Let me go directly to the heart of the matter: at present, there is no more politics in France.
No more politics, that is, if we mean by politics a reasonable calculation of the balance of those forces able to maintain some pressure on the state power. We have in France today a strange kind of regime relying upon one man who does not represent politics in the classical democratic sense. And this, for two reasons.
First, because he tries to create a role quite without precedent in modern democracy, the role of the supreme arbiter, the chef d’etat who presents himself as above all forces within his country, as a body without weight or gravity. That is De Gaulle’s claim: he represents himself, De Gaulle, and in representing himself he represents France as an undefined and undetermined political force.
Second, not only is De Gaulle a man alone, outside of the political game, but more important, he is also trying to create the kind of power that Max Weber called charismatic power: the politics of inspiration. But this is no longer really politics as we know it in democratic states; it is a kind of psychology or a politics relying on the magical effects of personal prestige and language. De Gaulle today does not speak for certain historical forces aligned against other forces; nothing could be more inaccurate than to compare him with the American president.

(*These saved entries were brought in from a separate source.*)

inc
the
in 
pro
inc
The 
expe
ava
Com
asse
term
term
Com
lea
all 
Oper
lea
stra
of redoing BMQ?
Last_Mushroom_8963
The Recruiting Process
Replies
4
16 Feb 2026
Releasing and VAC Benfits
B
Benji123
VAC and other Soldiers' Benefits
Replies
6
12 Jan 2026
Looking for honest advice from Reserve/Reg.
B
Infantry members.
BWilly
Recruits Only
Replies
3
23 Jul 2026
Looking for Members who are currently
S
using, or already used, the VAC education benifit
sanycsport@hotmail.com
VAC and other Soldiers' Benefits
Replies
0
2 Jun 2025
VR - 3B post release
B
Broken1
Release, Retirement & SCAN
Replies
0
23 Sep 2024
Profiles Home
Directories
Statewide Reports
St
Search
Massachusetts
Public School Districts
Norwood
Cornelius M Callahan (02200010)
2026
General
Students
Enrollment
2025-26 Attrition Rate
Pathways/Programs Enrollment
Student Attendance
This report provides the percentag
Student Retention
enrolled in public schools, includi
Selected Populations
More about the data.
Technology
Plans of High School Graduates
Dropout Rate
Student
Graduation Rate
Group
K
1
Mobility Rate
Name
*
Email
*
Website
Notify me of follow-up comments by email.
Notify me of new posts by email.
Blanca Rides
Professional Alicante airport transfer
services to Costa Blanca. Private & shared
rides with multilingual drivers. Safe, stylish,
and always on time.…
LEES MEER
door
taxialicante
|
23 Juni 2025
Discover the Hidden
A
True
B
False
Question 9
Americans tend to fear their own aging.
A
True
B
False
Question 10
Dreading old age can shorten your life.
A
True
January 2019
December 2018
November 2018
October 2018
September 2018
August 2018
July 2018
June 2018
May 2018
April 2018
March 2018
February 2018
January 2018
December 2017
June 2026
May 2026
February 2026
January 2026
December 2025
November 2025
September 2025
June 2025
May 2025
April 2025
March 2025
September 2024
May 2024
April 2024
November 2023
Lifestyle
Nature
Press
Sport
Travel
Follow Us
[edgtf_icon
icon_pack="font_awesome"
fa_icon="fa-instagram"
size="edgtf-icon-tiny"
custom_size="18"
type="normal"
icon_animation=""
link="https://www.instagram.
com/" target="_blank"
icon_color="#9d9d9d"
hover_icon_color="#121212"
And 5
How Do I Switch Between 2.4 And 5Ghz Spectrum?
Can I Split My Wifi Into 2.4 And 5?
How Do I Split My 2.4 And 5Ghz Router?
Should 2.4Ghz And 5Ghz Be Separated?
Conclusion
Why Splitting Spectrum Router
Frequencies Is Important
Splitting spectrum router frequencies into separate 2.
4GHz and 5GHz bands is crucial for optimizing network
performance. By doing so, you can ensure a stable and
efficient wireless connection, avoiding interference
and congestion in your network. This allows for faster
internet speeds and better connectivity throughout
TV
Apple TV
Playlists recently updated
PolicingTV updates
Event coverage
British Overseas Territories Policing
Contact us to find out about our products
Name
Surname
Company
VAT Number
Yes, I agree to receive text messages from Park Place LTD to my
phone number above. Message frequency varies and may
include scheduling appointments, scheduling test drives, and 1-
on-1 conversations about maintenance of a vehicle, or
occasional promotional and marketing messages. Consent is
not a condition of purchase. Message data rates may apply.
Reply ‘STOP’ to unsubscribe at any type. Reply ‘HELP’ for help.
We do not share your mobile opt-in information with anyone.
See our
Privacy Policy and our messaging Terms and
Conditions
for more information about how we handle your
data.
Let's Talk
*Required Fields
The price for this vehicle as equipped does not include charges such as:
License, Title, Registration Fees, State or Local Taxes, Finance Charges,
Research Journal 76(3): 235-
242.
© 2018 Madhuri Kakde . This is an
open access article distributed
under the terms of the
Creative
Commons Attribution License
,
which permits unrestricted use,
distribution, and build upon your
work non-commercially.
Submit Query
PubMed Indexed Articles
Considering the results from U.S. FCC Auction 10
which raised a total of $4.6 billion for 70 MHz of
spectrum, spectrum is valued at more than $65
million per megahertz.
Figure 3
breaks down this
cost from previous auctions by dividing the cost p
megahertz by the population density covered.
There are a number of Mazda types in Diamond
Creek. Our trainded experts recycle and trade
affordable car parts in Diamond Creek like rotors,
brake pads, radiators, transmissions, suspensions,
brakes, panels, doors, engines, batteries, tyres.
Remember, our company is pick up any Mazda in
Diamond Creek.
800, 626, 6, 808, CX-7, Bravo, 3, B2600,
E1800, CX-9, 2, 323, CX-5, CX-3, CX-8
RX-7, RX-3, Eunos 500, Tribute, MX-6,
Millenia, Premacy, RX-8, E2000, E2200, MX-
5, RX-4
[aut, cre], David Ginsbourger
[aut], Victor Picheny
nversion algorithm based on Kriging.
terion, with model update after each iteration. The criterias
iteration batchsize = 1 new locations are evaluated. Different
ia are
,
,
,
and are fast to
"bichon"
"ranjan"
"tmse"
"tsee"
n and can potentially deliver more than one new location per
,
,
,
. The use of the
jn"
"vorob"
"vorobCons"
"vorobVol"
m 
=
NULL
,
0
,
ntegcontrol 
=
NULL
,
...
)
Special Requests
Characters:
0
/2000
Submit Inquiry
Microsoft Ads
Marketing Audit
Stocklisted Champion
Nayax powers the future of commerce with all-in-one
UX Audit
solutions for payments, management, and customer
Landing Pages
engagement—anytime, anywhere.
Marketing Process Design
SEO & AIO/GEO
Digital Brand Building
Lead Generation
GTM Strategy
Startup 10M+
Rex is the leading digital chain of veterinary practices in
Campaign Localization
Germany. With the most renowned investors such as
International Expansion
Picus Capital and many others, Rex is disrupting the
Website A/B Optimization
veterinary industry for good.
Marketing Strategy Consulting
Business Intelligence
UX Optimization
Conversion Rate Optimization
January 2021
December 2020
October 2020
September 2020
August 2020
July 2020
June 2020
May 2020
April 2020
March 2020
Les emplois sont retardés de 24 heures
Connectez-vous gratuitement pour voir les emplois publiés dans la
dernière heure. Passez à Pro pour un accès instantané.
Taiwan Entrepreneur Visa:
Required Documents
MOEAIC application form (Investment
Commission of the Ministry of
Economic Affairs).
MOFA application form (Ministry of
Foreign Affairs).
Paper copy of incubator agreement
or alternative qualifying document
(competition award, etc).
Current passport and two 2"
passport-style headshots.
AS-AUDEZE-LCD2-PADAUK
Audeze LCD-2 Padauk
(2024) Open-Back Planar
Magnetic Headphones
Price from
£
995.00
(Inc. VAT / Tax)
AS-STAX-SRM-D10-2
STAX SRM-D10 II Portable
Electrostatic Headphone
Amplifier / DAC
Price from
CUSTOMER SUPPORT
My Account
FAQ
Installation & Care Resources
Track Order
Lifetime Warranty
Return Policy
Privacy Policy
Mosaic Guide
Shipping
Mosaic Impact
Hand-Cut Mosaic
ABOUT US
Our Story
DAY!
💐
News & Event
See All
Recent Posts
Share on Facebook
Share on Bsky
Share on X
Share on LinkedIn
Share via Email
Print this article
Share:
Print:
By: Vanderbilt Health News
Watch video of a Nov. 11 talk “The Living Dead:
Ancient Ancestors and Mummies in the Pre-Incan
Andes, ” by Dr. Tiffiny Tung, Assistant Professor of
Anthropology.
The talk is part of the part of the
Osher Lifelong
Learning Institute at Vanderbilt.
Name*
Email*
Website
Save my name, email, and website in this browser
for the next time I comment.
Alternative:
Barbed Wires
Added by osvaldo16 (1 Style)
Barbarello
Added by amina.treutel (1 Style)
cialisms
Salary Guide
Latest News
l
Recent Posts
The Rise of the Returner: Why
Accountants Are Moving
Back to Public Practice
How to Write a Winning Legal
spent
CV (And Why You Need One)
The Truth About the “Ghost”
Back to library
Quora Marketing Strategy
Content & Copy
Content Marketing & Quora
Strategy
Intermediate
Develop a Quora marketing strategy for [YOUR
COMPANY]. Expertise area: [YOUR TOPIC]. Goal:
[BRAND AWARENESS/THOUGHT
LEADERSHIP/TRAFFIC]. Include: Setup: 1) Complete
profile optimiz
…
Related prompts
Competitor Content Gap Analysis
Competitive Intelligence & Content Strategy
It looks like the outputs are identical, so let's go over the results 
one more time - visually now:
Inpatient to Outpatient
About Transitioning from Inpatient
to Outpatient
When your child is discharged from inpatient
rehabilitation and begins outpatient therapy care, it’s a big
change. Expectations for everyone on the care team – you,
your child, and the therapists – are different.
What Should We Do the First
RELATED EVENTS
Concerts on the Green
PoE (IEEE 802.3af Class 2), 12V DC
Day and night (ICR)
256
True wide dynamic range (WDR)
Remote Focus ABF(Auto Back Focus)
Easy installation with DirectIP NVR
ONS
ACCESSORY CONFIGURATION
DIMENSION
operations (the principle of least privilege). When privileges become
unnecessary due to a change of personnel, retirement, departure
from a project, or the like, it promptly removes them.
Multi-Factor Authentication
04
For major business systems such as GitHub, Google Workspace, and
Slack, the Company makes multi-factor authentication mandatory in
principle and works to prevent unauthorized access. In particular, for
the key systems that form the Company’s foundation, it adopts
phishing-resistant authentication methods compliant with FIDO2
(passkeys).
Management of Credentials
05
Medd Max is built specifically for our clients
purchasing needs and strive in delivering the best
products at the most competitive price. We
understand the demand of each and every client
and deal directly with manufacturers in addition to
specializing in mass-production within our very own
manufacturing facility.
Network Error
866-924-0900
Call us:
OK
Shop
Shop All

It is the triumph of this “non-partisan” charismatic leadership that explains the curious events of the past six months in France. The first major consequence of this kind of leadership was the referendum De Gaulle organized on the new constitution, a referendum calculated to make certain an almost unanimous response. For this charismatic leader must have behind him an undefined nation which no longer relies upon majority rule but instead conforms to the rituals of unanimity. The law of democracy, however, is ultimately the law of the majority, and as soon as we substitute unanimity for majorities we have abandoned democracy. That is why a “no” vote in the referendum had finally no meaning: it was not a genuine referendum but a plebiscite.